A Finder analysis of interest rate data shows that banks and lenders profit from RBA cash rate cuts by making bigger cuts to savings rates and smaller cuts to home loans.

Data from the last cycle of rate cuts (2019 to 2022) shows that, on average, banks pass on most of a rate cut to customers at the start of a rate cut cycle.

But over time, banks make even bigger cuts to savings rates, outpacing the RBA's cuts to the cash rate.

This means customers earn less interest on their savings. At the same time, banks lower their variable home loan rates by fewer basis points compared to the cash rate cut.

In other words, savers feel the full effect of a rate cut while borrowers, who benefit from lower rates, don't.

Here's what the data says:

  • From May 2019 to January 2022 the cash rate fell by 140 basis points.
  • Over the same time, banks cut savings rates by 190 basis points.
  • Home loan rates only fell by 123 basis points on average.
  • That's a gap of 67 basis points.

There's a really important lesson here: banks make money from taking customer deposits and lending them out, with interest. That's banking 101.
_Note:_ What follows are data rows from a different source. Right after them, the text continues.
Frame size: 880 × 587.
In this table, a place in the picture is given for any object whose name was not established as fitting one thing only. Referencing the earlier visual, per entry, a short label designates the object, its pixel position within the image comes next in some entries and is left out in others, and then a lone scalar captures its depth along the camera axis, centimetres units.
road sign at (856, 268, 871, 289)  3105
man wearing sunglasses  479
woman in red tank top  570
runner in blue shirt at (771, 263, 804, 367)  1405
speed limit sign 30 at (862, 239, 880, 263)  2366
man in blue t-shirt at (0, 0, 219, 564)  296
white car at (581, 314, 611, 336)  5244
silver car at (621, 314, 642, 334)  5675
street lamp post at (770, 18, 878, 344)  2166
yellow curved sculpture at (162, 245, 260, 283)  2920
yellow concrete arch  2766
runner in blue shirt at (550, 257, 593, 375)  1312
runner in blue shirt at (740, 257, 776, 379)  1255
And by cutting savings rates more than home loan rates, they make a little more per customer.

There's another lesson too: Banks are more generous in passing on rate cuts when the public is paying attention. At the start of a rate cut cycle.

But as time goes on they get a bit stingier with the home loan rate discounts.
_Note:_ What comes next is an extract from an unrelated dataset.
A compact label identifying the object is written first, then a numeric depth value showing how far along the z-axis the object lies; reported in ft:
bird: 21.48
And where are we today? Australian borrowers cheered last week as the Reserve Bank cut the official cash rate for the first time since 2020.
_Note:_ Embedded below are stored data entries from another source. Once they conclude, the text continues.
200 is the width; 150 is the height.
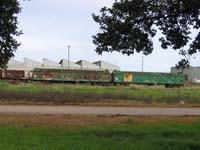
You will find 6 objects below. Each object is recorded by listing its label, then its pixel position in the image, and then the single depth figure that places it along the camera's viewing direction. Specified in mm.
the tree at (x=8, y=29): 19856
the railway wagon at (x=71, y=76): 88875
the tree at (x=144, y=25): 12570
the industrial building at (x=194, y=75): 153625
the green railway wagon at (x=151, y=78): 91000
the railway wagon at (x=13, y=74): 89625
Within days, over 50 lenders had announced they were cutting variable rate loans by the full 25 basis points.

Banks are taking a bit longer to announce cuts to savings rates. But we can expect them to cut soon. Announcing a home loan rate cut is good news, so they keep the savings cuts quiet.

So if the RBA cuts rates again later this year, the data suggests banks will pass on less of the rate cut to borrowers. While lowering savings rates by the full amount, or even more.

That's their business, after all. And that's why borrowers and savers need to compare and switch whenever they can find a better deal.